▶ THE DATA:
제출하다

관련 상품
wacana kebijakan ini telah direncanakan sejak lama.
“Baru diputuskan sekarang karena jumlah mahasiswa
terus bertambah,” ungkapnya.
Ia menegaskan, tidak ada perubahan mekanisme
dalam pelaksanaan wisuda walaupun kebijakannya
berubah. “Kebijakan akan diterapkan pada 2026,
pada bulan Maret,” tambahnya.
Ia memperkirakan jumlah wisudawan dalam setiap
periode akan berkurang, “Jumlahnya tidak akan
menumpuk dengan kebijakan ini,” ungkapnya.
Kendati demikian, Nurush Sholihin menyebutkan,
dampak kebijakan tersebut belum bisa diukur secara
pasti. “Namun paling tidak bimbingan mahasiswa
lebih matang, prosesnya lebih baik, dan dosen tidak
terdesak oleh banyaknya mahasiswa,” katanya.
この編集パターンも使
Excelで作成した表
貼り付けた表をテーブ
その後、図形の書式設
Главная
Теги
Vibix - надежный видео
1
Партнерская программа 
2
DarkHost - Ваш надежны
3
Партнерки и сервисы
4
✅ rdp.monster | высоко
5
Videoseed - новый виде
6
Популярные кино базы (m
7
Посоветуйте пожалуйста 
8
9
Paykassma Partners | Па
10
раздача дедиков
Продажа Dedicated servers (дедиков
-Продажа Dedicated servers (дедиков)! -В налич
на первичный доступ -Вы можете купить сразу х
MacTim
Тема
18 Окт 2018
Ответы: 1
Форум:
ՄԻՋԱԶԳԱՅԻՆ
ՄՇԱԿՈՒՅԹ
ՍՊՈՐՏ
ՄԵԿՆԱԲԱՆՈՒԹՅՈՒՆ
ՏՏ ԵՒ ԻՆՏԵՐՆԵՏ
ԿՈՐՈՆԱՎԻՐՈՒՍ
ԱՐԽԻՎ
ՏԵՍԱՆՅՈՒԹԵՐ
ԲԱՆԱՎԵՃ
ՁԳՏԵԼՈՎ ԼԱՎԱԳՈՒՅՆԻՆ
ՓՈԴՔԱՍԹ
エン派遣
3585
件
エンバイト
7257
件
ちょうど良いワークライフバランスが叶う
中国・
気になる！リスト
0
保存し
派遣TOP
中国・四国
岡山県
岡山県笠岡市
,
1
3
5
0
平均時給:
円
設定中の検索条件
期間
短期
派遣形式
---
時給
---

==

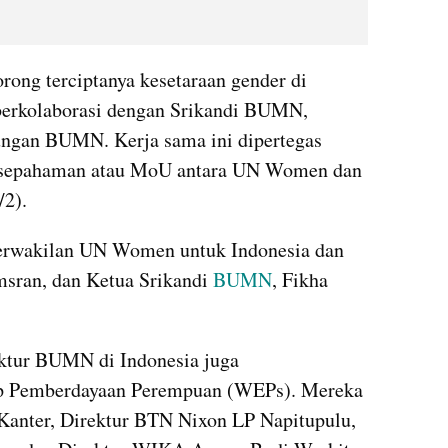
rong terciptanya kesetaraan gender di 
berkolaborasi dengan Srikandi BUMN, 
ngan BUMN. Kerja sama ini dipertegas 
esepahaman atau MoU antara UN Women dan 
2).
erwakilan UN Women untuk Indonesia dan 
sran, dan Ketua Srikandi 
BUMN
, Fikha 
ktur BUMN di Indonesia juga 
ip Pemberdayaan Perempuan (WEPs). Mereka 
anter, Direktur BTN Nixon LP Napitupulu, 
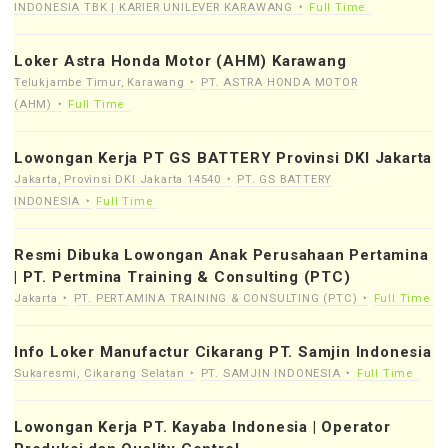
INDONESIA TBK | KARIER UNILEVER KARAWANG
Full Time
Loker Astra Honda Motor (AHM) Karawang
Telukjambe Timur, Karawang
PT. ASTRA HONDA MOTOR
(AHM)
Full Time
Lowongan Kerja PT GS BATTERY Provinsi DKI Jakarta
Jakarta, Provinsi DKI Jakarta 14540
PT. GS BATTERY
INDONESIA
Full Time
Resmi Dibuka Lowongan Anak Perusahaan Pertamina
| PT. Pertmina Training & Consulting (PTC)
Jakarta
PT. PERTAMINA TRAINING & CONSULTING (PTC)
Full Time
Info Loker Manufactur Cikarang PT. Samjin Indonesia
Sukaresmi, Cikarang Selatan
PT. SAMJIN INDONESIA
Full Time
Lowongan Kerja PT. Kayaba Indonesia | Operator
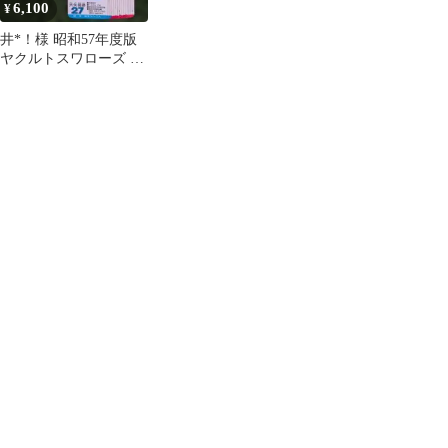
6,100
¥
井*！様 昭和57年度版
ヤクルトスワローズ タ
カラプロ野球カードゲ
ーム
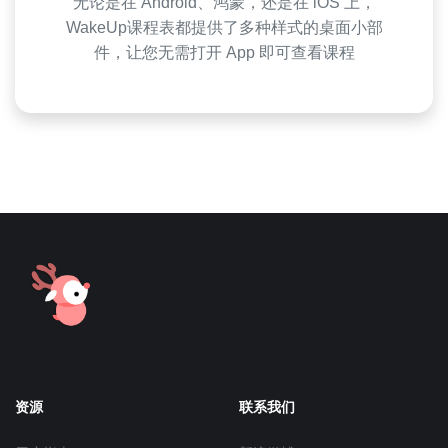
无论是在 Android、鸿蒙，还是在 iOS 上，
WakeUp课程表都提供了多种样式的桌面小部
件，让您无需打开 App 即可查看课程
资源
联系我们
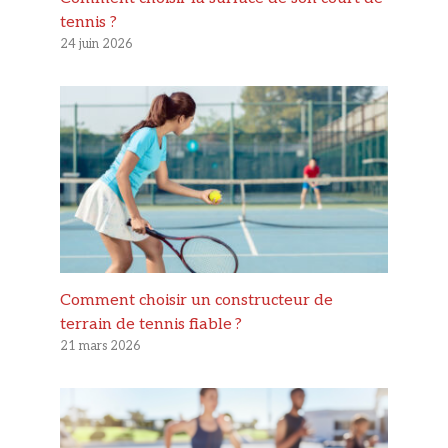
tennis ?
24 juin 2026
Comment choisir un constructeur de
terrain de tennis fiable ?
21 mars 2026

▶ WHAT TO DO:
Copy the text of the records from the line containing "无论是在 Android、鸿蒙，还是在 iOS 上，" through the line containing "21 mars 2026", both lines included. Leave the pictures out.

▶ SOLUTION TO THE EXERCISE:
无论是在 Android、鸿蒙，还是在 iOS 上，
WakeUp课程表都提供了多种样式的桌面小部
件，让您无需打开 App 即可查看课程
资源
联系我们
tennis ?
24 juin 2026
Comment choisir un constructeur de
terrain de tennis fiable ?
21 mars 2026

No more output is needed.